Rhea’s female touch of reasoning for the mind not to be blank went well with Oslo, who added that, well, the only means of enjoying life with the mind not blank is that the whole structure of our nature and the whole condition of our being, prove that we’re not made for a life of indolence, but rather of active exertion.
So, if one feels his/her present time is a blank, said person ought to do something about it: go out, garden, run, join organizations, etc., Oslo said.
Which made Ah remember the time he joined an organization long time ago, like what you, readers, have done before.

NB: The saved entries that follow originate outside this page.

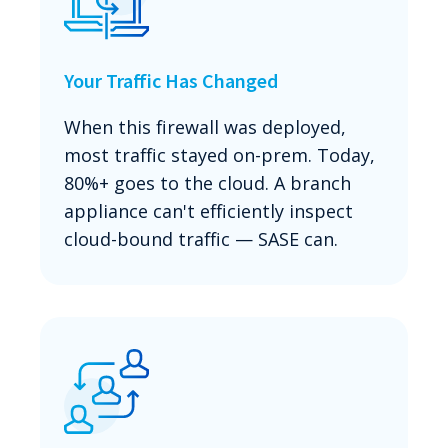
Your Traffic Has Changed
When this firewall was deployed,
most traffic stayed on-prem. Today,
80%+ goes to the cloud. A branch
appliance can't efficiently inspect
cloud-bound traffic — SASE can.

Ah joined an organization and voted for their officers, which came out this way:
President – pasimuno; Vice-president – kunsintidor; Secretary – palsipikador; Treasurer – kubrador; Auditor – kasabwat; PRO – tsismoso; Representatives – pahamak; Spokeman – bolero; Sgt. At Arms – tirador, and, Adviser – taga sulsol.
Rhea and Oslo agreed in their argument that, indeed, for the age we live in not to be blank, all organs in the human body and faculties of the mind, are instruments of action and only by constant exercise that these powers can be retained in healthful state. “Like reading, to improve your Tagalog or English,” Rhea concluded.

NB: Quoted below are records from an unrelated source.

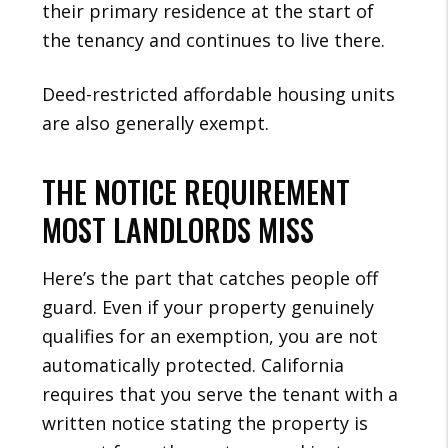
their primary residence at the start of
the tenancy and continues to live there.
Deed-restricted affordable housing units
are also generally exempt.
THE NOTICE REQUIREMENT
MOST LANDLORDS MISS
Here’s the part that catches people off
guard. Even if your property genuinely
qualifies for an exemption, you are not
automatically protected. California
requires that you serve the tenant with a
written notice stating the property is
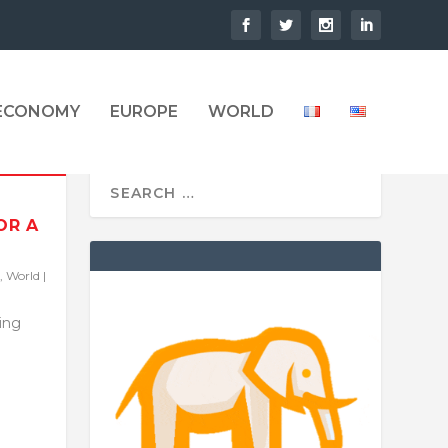
 ECONOMY
EUROPE
WORLD
OR A
,
World
|
ling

Then Rhea looked at Ah and asked: “Don’t you agree?” Ah disagreed.
“Why?” Both Rhea and Oslo echoed.
Ah said, “Ayoko basa ng Englis at Tagalog, hilap intindihin.”
Rhea: Bakit naman?
Ah: “Eh paano, ang isda, pis; ang mukha, pis; ang pandikit, pis; ang kapayapaan, pis; ang kapiraso, pis. Pati sa gawa gobelment ploject, may pis I, pis 2, pis 3.”
Nonetheless, Ah agreed in the end reading was mighty good; the frequent application of the mind to study – for it to be removed from the age of the mind being blank – establishes a habit of thinking, which renders it easy and pleasing to understand things, events or anything at hand.
Leaving the cantina and waiting for a ride to Baguio, they saw a foreigner walking along Halsema Road and taking pictures of the landscapes. Apparently, his traveling bag was gaping wide open and he wasn’t conscious about it.
So Oslo said in Tagalog to Ah, “Dahil hindi blanko utak mo na gaya ko, sabihin mo nga diyan sa Amerikano, yung bag nya bukas. Baka may mahulog.”
Like an obedient pupil following instructions, Ah sauntered over to the American tourist and said, “Hey, Man, your bag is tomorrow. Cow is falling.”